This is what a depression looks like.

With Wall Street already expecting a catastrophic Empire Fed manufacturing index print of -35, just shy of the lows hit during the financial crisis, moments ago the NY Fed reported that New York State business conditions index plummeted fifty-seven points to -78.2, its lowest level in the history of the survey—by a wide margin. The chart says it all: the biggest miss ever, the biggest drop ever, the lowest print ever.

The details below the surface were dire: new orders and shipments declined at a record pace. Delivery times lengthened, and inventories fell. Employment levels and the average workweek both contracted at a record pace. Input price increases slowed considerably, while selling prices declined modestly. As usual, hope dies last and though current conditions were the worst in history, firms expected conditions to be slightly better six months from now.

Some more details: Manufacturing firms in New York State reported that business activity declined dramatically in early April. The general business conditions index fell fifty-seven points to -78.2, its largest point drop to its lowest level on record. By way of comparison, the lowest level this indicator had reached prior to April was -34.3 during the Great Recession.

Seven percent reported that conditions improved over the month, while 85 percent reported that conditions had worsened. The new orders index fell fifty-seven points to -66.3, and the shipments index dropped sixty-six points to -68.1, indicating a  sharp decline in both orders and shipments. Delivery times were longer and inventories were modestly lower.

_Recorded data_
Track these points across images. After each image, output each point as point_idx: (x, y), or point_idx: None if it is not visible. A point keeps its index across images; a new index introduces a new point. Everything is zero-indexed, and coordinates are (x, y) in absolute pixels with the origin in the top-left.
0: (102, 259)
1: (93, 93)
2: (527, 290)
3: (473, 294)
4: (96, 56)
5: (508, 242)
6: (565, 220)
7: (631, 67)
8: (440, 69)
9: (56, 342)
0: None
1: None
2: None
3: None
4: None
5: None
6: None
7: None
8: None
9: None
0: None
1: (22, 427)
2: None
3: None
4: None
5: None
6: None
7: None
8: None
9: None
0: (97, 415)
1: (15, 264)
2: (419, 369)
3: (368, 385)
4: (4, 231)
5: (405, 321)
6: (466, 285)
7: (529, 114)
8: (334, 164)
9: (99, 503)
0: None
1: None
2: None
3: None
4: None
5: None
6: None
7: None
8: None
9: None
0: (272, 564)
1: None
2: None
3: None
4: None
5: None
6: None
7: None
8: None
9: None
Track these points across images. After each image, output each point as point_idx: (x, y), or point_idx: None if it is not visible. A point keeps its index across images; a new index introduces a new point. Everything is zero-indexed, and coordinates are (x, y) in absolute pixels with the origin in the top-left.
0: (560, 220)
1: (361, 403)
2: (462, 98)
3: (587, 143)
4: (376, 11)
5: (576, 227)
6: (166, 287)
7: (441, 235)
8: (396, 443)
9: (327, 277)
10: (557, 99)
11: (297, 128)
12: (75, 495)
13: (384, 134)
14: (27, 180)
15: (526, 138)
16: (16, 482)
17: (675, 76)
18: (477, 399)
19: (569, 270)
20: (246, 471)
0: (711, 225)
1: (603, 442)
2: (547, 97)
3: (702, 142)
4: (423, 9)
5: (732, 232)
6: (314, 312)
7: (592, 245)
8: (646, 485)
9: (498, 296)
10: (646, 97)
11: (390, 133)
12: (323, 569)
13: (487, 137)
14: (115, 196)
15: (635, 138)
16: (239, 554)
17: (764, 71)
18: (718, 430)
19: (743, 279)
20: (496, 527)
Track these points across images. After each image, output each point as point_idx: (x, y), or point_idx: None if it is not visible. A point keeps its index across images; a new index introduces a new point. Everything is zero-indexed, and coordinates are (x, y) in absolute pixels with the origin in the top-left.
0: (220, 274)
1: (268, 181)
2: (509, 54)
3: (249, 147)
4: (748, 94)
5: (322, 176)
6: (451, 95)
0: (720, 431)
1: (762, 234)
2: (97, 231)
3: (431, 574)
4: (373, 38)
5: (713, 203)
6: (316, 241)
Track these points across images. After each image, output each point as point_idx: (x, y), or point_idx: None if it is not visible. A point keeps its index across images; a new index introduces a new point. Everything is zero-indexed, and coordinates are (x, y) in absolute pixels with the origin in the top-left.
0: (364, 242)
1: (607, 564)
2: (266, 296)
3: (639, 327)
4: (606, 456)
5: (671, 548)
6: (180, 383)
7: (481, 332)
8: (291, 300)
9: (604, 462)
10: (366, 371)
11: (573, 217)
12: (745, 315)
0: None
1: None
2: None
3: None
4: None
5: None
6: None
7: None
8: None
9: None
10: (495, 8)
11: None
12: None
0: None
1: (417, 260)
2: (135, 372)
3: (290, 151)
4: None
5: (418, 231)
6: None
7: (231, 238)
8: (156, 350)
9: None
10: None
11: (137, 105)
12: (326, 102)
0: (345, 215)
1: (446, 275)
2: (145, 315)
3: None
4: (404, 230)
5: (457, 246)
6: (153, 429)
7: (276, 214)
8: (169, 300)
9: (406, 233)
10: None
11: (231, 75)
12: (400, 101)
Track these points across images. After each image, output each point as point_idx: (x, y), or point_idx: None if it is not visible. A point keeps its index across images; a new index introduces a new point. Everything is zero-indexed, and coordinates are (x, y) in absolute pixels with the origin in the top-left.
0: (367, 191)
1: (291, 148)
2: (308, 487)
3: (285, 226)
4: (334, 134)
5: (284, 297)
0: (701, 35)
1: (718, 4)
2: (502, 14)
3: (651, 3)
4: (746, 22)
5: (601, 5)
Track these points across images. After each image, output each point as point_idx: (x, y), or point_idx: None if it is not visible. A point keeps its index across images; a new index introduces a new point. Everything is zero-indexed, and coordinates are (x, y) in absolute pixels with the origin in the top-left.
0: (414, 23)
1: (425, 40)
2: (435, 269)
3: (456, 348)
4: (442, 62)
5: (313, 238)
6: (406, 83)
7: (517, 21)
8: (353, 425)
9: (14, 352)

_What is expected_
Carry on with the passage about the New York manufacturing survey, beginning right after its last sentence. The entries are not required for the task.

_Task result_
There's more: labor market indicators were extremely weak. The index for number of employees fell fifty-four points to -55.3, with nearly 60 percent of respondents indicating lower employment levels. The average workweek index fell to -61.6, with 65 percent reporting shorter workweeks. The prices paid index fell nineteen points to 5.8, indicating a slowing in input price increases, while the prices received index fell to -8.4, pointing to a decline in selling prices for the first time since 2016.

Looking ahead, firms anticipate a small improvement in business conditions over the next six months. The index for future business conditions edged up six points to 7.0. The indexes for future new orders and future shipments declined, but remained positive, suggesting that firms expect orders and shipments to be modestly higher in six months compared with this month’s levels. The capital expenditures and technology spending indexes both fell to -11.0, a sign that firms planned to reduce both kinds of spending.

Finally, looking at other regional Fed indexes...

... the pain is only just starting.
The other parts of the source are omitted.